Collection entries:
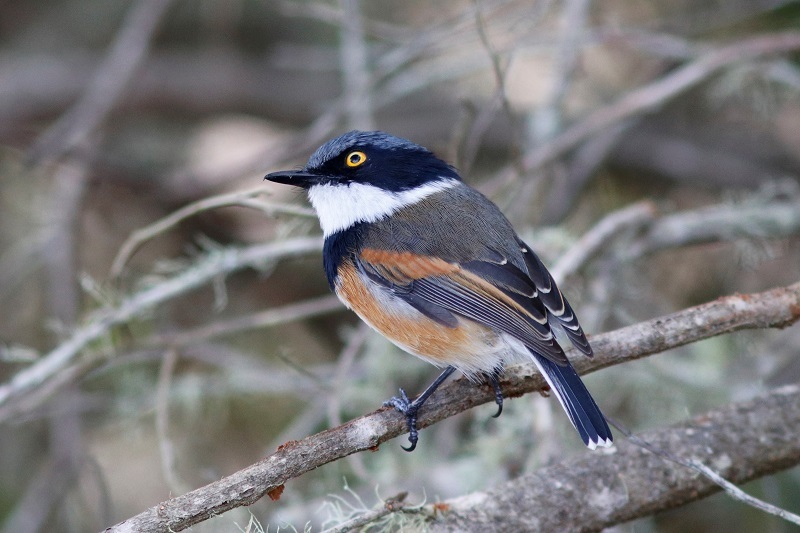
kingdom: Animalia
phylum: Chordata
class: Aves
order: Passeriformes
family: Platysteiridae
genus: Batis
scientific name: Batis capensis
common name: Cape batis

# Goal of the exercise
Rewrite the lines of the data above, replacing "common name" with "vernacular name" and keeping everything else the same. Leave the pictures out of your answer.

# Task result
kingdom: Animalia
phylum: Chordata
class: Aves
order: Passeriformes
family: Platysteiridae
genus: Batis
scientific name: Batis capensis
vernacular name: Cape batis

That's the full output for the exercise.